Petugas taman nasional yang dihubungi Post mengatakan mereka tidak bisa berbuat banyak untuk memadamkan api karena keterbatasan sumber daya.
“Tahun lalu kami diberi anggaran Rs70 juta untuk menangani insiden kebakaran, namun tahun ini anggaran tersebut dikurangi menjadi Rs5 juta,” kata seorang pejabat di Badan Pengurangan Risiko Bencana Nasional dan Manajemen kepada The Post, yang meminta untuk tidak disebutkan namanya. untuk berbicara kepada media. “Bagaimana kita bisa mengharapkan hasil yang lebih baik dengan pengurangan anggaran?”
Ketika musim menjadi tidak dapat diprediksi di planet yang lebih hangat, yang mengakibatkan kondisi sangat basah dan kering, para ilmuwan memperingatkan akan adanya hari-hari yang lebih buruk di masa depan.
Beberapa penelitian selama dekade terakhir telah memperingatkan bagaimana pemanasan iklim dapat mempengaruhi tingkat curah hujan, yang menyebabkan kondisi sangat basah di beberapa wilayah dan kondisi kering di wilayah lain, atau keduanya di beberapa wilayah, seperti yang terlihat di Nepal. Laporan Kementerian Kehutanan dan Lingkungan Hidup pada tahun 2019 juga memperkirakan bahwa suhu rata-rata sepanjang musim di Nepal akan meningkat sebesar 1,7 derajat Celcius menjadi 3,6 derajat Celcius pada tahun 2100.
Kebakaran hutan biasa terjadi di Nepal pada musim kemarau. Bencana ini dapat terjadi secara alami atau melalui aktivitas dan kesalahan manusia, namun kondisi yang lebih hangat dan kering menjadikannya ganas dan tidak terkendali.
Tindakan manusia—membuang puntung rokok tanpa mematikannya, membakar tanaman kering untuk membuka lahan, dan pembakaran yang disengaja oleh para penggembala dan pemburu liar—dianggap sebagai penyebab utama kebakaran hutan.

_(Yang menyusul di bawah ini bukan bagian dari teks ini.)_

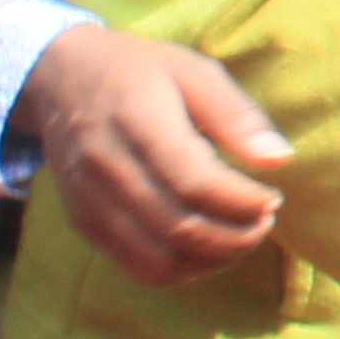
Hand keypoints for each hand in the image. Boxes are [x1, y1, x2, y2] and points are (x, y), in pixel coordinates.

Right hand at [11, 24, 290, 285]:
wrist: (59, 79)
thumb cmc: (137, 71)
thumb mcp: (193, 71)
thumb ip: (236, 115)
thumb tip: (280, 158)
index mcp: (136, 119)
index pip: (195, 183)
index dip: (243, 202)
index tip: (272, 197)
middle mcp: (106, 166)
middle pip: (179, 228)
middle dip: (237, 236)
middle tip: (265, 219)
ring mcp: (90, 201)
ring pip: (160, 260)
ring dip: (213, 258)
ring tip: (241, 234)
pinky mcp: (85, 223)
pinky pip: (140, 267)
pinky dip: (184, 268)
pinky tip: (208, 246)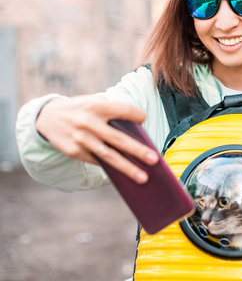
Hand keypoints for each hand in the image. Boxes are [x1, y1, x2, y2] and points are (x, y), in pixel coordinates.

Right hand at [36, 95, 158, 183]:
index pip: (123, 110)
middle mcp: (89, 123)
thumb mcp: (94, 102)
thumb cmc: (81, 109)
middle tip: (155, 160)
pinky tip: (125, 175)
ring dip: (127, 168)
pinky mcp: (74, 151)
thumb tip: (137, 132)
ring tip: (144, 177)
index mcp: (96, 106)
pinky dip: (112, 167)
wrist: (47, 117)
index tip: (144, 119)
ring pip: (109, 156)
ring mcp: (81, 139)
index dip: (136, 114)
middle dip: (138, 150)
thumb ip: (113, 113)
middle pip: (119, 139)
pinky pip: (97, 161)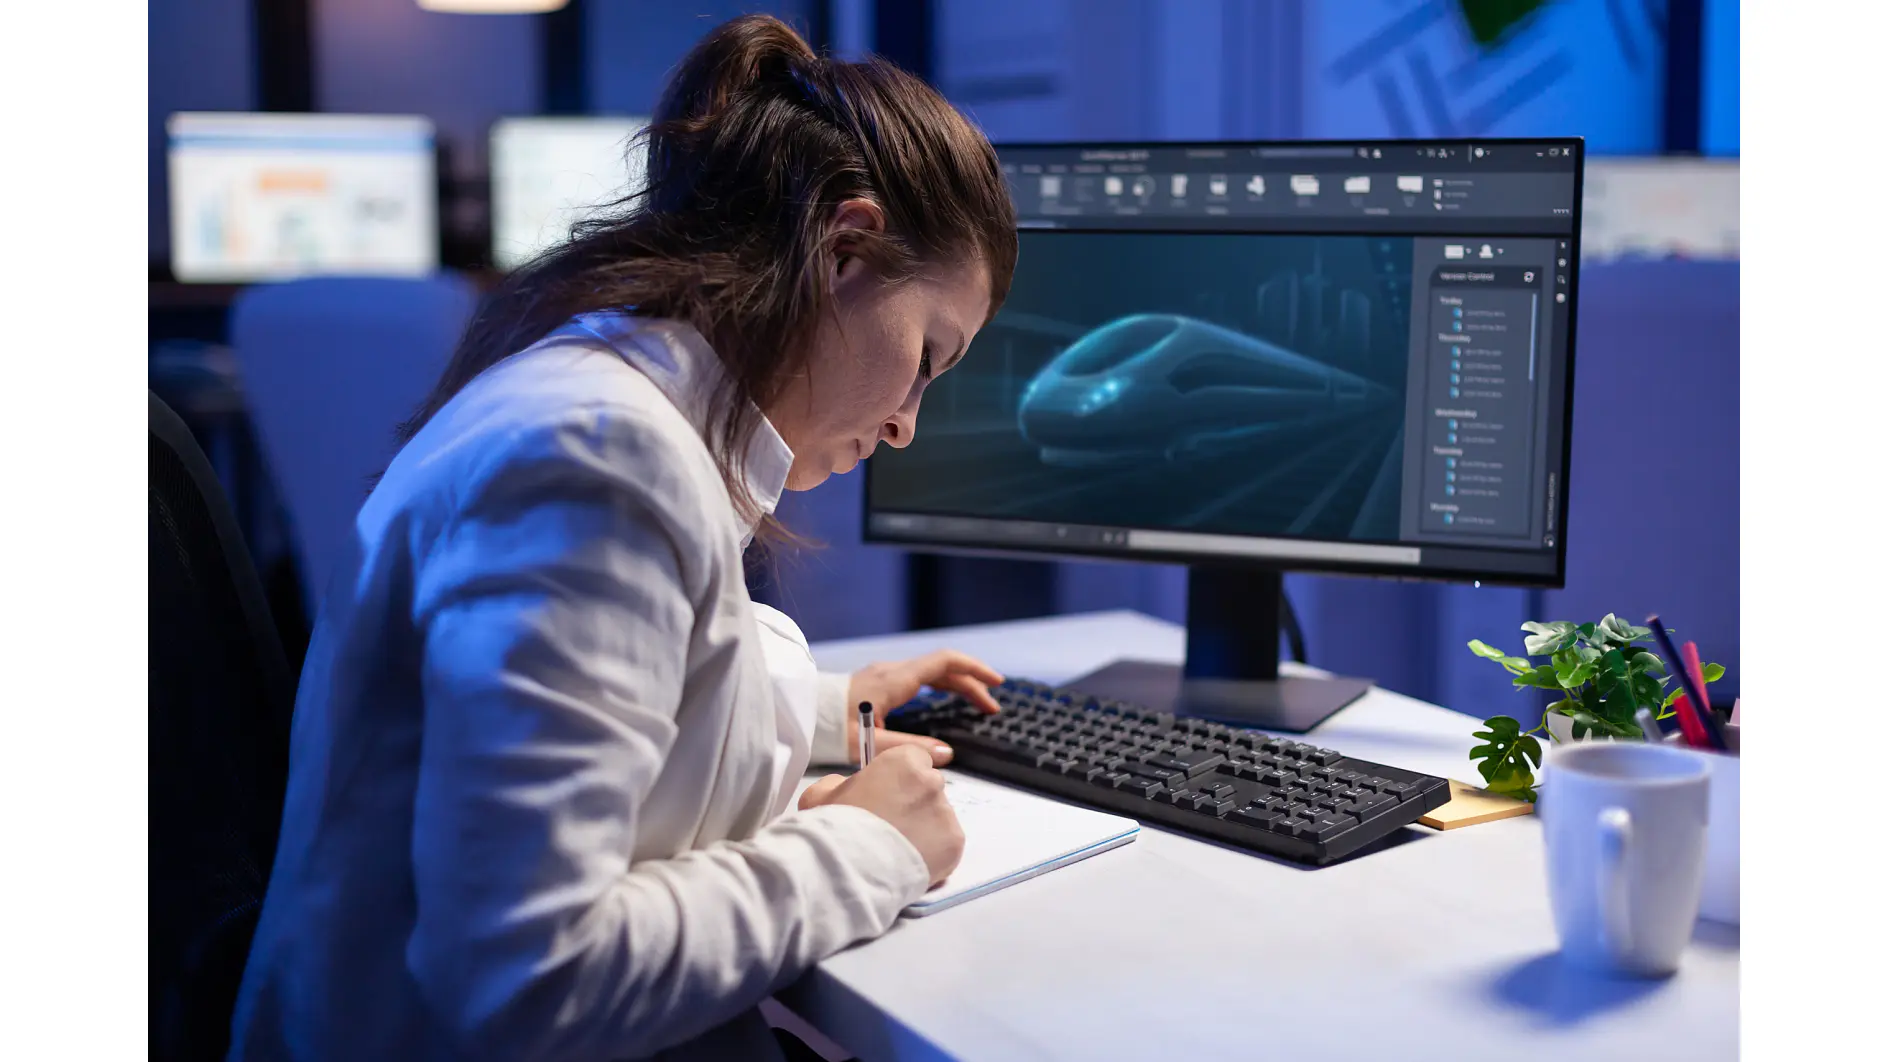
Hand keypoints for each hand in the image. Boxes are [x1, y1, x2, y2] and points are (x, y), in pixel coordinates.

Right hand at [798, 745, 964, 884]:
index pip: (916, 758)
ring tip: (897, 849)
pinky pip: (946, 843)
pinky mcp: (955, 843)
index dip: (902, 778)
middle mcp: (931, 782)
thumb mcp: (820, 794)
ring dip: (924, 828)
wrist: (850, 870)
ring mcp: (946, 813)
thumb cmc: (835, 828)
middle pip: (929, 788)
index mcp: (903, 761)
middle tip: (891, 826)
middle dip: (914, 803)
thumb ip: (839, 783)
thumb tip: (846, 786)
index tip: (889, 795)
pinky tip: (909, 861)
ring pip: (939, 817)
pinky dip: (933, 852)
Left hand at [846, 650, 1004, 766]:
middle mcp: (893, 672)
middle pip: (943, 668)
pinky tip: (947, 700)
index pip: (944, 662)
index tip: (995, 683)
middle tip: (991, 707)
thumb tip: (945, 754)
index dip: (974, 670)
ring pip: (932, 672)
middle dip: (971, 684)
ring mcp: (885, 674)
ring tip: (977, 704)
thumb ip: (910, 748)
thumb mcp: (872, 743)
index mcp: (895, 680)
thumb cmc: (831, 728)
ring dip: (958, 685)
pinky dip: (941, 686)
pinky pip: (920, 677)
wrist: (800, 714)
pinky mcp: (879, 682)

Bhattarai, kepala petugas konservasi di Taman Nasional Langtang, mengatakan frekuensi kebakaran hutan tahun ini tidak biasa.
“Kebakaran hutan dimulai pada bulan Desember tahun lalu karena tidak adanya curah hujan musim dingin,” katanya. “Tetapi bagaimana Anda bisa mengharapkan kami memadamkan api dengan ranting-ranting tanaman hijau, yang hanya kami punya?”